*DIRECTIONS FOR THIS TASK*
Reproduce all of the listing below without alteration.
### SUPPLIED DATA
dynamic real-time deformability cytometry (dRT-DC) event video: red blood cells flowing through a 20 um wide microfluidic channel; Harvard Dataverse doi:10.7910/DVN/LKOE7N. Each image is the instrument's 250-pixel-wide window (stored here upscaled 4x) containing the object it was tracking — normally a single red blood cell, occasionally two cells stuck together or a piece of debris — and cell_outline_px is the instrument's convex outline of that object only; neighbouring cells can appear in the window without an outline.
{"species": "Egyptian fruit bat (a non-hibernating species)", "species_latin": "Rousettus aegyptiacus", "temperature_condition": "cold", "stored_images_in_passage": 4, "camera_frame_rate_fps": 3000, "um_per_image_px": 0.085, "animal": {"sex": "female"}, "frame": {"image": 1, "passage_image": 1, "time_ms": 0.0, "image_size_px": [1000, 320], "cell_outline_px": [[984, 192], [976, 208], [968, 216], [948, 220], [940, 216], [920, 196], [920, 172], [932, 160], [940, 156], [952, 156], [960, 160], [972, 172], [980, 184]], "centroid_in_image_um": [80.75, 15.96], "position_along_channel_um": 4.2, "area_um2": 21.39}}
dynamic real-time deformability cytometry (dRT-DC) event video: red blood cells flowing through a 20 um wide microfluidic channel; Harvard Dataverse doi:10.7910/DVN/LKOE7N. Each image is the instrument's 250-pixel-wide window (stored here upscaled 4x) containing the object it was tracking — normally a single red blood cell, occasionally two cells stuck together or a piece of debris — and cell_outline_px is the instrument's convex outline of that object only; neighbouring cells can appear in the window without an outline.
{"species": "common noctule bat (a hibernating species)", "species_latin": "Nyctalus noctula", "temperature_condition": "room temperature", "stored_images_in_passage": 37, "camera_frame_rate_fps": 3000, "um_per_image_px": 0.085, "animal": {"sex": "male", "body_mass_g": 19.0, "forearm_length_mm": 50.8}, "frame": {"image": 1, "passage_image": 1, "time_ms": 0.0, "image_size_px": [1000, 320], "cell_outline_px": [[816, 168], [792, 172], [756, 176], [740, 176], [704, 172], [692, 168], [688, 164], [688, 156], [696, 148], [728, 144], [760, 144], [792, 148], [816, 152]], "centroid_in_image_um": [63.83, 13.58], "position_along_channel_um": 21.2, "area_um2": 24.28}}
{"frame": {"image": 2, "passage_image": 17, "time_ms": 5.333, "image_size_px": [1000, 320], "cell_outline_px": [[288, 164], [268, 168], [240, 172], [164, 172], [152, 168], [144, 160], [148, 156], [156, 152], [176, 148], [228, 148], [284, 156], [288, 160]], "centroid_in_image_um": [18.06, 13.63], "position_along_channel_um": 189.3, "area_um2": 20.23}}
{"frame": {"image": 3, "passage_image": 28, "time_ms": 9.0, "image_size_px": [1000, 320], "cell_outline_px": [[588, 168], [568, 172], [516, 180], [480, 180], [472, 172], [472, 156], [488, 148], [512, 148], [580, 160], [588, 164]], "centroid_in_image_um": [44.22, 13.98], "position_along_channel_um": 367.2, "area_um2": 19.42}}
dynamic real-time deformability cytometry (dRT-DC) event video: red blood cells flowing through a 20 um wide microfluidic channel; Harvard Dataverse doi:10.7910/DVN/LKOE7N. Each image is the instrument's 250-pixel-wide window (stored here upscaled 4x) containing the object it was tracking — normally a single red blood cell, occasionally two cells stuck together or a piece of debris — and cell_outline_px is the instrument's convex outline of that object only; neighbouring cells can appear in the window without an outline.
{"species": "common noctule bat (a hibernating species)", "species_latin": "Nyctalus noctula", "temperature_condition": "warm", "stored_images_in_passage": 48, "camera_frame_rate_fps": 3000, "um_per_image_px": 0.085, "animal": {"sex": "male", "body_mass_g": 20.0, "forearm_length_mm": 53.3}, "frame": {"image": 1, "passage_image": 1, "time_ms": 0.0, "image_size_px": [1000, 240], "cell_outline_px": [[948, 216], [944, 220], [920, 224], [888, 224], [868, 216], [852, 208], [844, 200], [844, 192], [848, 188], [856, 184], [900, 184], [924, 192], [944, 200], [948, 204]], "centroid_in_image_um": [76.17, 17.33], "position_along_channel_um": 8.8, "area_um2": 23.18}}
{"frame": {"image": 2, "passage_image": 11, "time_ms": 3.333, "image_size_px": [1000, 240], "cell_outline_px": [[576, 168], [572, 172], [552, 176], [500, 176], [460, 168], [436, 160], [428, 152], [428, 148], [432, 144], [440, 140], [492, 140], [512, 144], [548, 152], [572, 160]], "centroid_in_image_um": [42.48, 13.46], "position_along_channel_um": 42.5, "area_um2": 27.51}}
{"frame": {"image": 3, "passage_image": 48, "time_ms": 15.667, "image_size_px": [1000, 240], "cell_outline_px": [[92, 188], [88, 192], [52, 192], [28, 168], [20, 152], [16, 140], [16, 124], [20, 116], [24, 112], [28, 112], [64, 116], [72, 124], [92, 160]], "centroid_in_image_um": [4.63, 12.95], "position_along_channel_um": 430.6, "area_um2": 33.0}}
######
*OUTPUT*
dynamic real-time deformability cytometry (dRT-DC) event video: red blood cells flowing through a 20 um wide microfluidic channel; Harvard Dataverse doi:10.7910/DVN/LKOE7N. Each image is the instrument's 250-pixel-wide window (stored here upscaled 4x) containing the object it was tracking — normally a single red blood cell, occasionally two cells stuck together or a piece of debris — and cell_outline_px is the instrument's convex outline of that object only; neighbouring cells can appear in the window without an outline.
{"species": "Egyptian fruit bat (a non-hibernating species)", "species_latin": "Rousettus aegyptiacus", "temperature_condition": "cold", "stored_images_in_passage": 4, "camera_frame_rate_fps": 3000, "um_per_image_px": 0.085, "animal": {"sex": "female"}, "frame": {"image": 1, "passage_image": 1, "time_ms": 0.0, "image_size_px": [1000, 320], "cell_outline_px": [[984, 192], [976, 208], [968, 216], [948, 220], [940, 216], [920, 196], [920, 172], [932, 160], [940, 156], [952, 156], [960, 160], [972, 172], [980, 184]], "centroid_in_image_um": [80.75, 15.96], "position_along_channel_um": 4.2, "area_um2": 21.39}}
dynamic real-time deformability cytometry (dRT-DC) event video: red blood cells flowing through a 20 um wide microfluidic channel; Harvard Dataverse doi:10.7910/DVN/LKOE7N. Each image is the instrument's 250-pixel-wide window (stored here upscaled 4x) containing the object it was tracking — normally a single red blood cell, occasionally two cells stuck together or a piece of debris — and cell_outline_px is the instrument's convex outline of that object only; neighbouring cells can appear in the window without an outline.
{"species": "common noctule bat (a hibernating species)", "species_latin": "Nyctalus noctula", "temperature_condition": "room temperature", "stored_images_in_passage": 37, "camera_frame_rate_fps": 3000, "um_per_image_px": 0.085, "animal": {"sex": "male", "body_mass_g": 19.0, "forearm_length_mm": 50.8}, "frame": {"image": 1, "passage_image": 1, "time_ms": 0.0, "image_size_px": [1000, 320], "cell_outline_px": [[816, 168], [792, 172], [756, 176], [740, 176], [704, 172], [692, 168], [688, 164], [688, 156], [696, 148], [728, 144], [760, 144], [792, 148], [816, 152]], "centroid_in_image_um": [63.83, 13.58], "position_along_channel_um": 21.2, "area_um2": 24.28}}
{"frame": {"image": 2, "passage_image": 17, "time_ms": 5.333, "image_size_px": [1000, 320], "cell_outline_px": [[288, 164], [268, 168], [240, 172], [164, 172], [152, 168], [144, 160], [148, 156], [156, 152], [176, 148], [228, 148], [284, 156], [288, 160]], "centroid_in_image_um": [18.06, 13.63], "position_along_channel_um": 189.3, "area_um2": 20.23}}
{"frame": {"image": 3, "passage_image": 28, "time_ms": 9.0, "image_size_px": [1000, 320], "cell_outline_px": [[588, 168], [568, 172], [516, 180], [480, 180], [472, 172], [472, 156], [488, 148], [512, 148], [580, 160], [588, 164]], "centroid_in_image_um": [44.22, 13.98], "position_along_channel_um": 367.2, "area_um2": 19.42}}
dynamic real-time deformability cytometry (dRT-DC) event video: red blood cells flowing through a 20 um wide microfluidic channel; Harvard Dataverse doi:10.7910/DVN/LKOE7N. Each image is the instrument's 250-pixel-wide window (stored here upscaled 4x) containing the object it was tracking — normally a single red blood cell, occasionally two cells stuck together or a piece of debris — and cell_outline_px is the instrument's convex outline of that object only; neighbouring cells can appear in the window without an outline.
{"species": "common noctule bat (a hibernating species)", "species_latin": "Nyctalus noctula", "temperature_condition": "warm", "stored_images_in_passage": 48, "camera_frame_rate_fps": 3000, "um_per_image_px": 0.085, "animal": {"sex": "male", "body_mass_g": 20.0, "forearm_length_mm": 53.3}, "frame": {"image": 1, "passage_image": 1, "time_ms": 0.0, "image_size_px": [1000, 240], "cell_outline_px": [[948, 216], [944, 220], [920, 224], [888, 224], [868, 216], [852, 208], [844, 200], [844, 192], [848, 188], [856, 184], [900, 184], [924, 192], [944, 200], [948, 204]], "centroid_in_image_um": [76.17, 17.33], "position_along_channel_um": 8.8, "area_um2": 23.18}}
{"frame": {"image": 2, "passage_image": 11, "time_ms": 3.333, "image_size_px": [1000, 240], "cell_outline_px": [[576, 168], [572, 172], [552, 176], [500, 176], [460, 168], [436, 160], [428, 152], [428, 148], [432, 144], [440, 140], [492, 140], [512, 144], [548, 152], [572, 160]], "centroid_in_image_um": [42.48, 13.46], "position_along_channel_um": 42.5, "area_um2": 27.51}}
{"frame": {"image": 3, "passage_image": 48, "time_ms": 15.667, "image_size_px": [1000, 240], "cell_outline_px": [[92, 188], [88, 192], [52, 192], [28, 168], [20, 152], [16, 140], [16, 124], [20, 116], [24, 112], [28, 112], [64, 116], [72, 124], [92, 160]], "centroid_in_image_um": [4.63, 12.95], "position_along_channel_um": 430.6, "area_um2": 33.0}}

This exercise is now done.